Nicola stated in her previous post that she would welcome my input in adapting the design but I must say, the fear of getting it wrong got to me and in the spirit of 'baby steps' I thought it best to follow her instruction; perhaps in the future I can be more adventurous, armed with my new understanding of what's achievable! I definitely got more caught up in understanding the practical skills and the technicalities of the making process and working with metal which I think will prove extremely valuable in the next stage of the process where we will collaborate to design our final pieces. I did however get a bit more involved in the problem solving process - offering (often silly!) solutions in putting the various materials together to build the necklace.

It was really wonderful to make again, as I often don't have the opportunity in my current work and I found that my (rather neglected) crafting skills weren't entirely lost, just a little nervous as I turned my hand to something new and indeed, something that my friend does so very well!

I noted down the various steps in my sketch book (which has been great in allowing me to reflect on the day's achievements) and we also took photographs to document the activity.

Nicola's workbench

She set me loose with a blowtorch soldering the pearl wire into a circle.

We then marked the silver that was to become the backing for the pendant to fit the pearl wire circle before sawing it to shape (below). I found the sawing a particular low point as I found the technique difficult to master and was afraid of making a mistake. Nicola was great though, and rescued me as and when I got into trouble.

The pieces were then soldered together and filed to make the pendant. This was also a rather frustrating episode - I was painfully slow at catching the solder squares and getting them in place onto the silver backing. But we got there. And it was definitely worth it to see the pendant slowly coming together.

More pearl wire was added and soldered to the pendant at this stage to form the loops that would attach it to the necklace chain.

The whole pendant was then put into the pickle to clean up.

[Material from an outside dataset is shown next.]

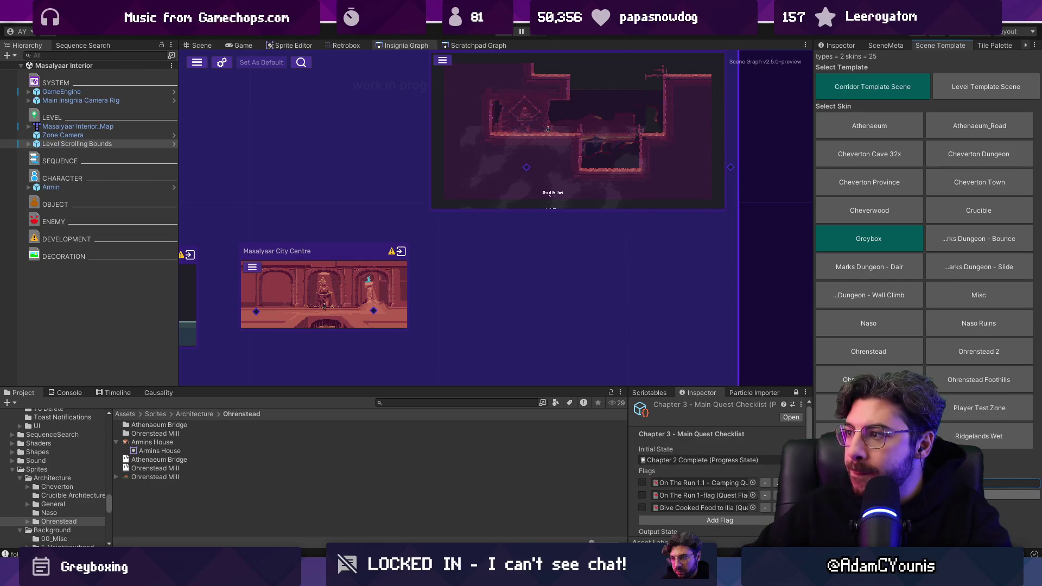
click(411, 403)
text(main street)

Whilst the pendant was in the pickle, Nicola taught me about beading and oxidising - I worked with wire to form the sections of the necklace to be beaded and cut the chain to size, fitted the chain loops etc before painting it with the oxidising solution. This part was pretty magical - I haven't worked with such an accelerant before! I felt a little more at home with this technique as it fits within the ideas I worked with in my degree show project of speeding up the ageing process of a material. 

Brushing up the chain post oxidising:

It's coming together now...

And ta, da! The final article. I love that the little felt circles that I laser cut all those moons ago are still being incorporated into the project now, and indeed in Nicola's own work with her Salvaged Bijoux collection. Very much in the Re-worked spirit.

I found the day to be a great learning curve - the process of making together and sharing skills is a great way to broaden creativity and to channel conversation and learning; indeed, upon reflection, I learned a great deal more that I had been conscious of at the time. The methods and technical making skills that Nicola shared with me were not only specific to her discipline but to her own personal brand of jewellery making, which I very much appreciated - there was a breadth of inspiration to be had and I am extremely excited to, a) plan a workshop/skill swap for Nicola here in Dundee and, b) marry the skills we have shared to create some amazing Re-worked final pieces!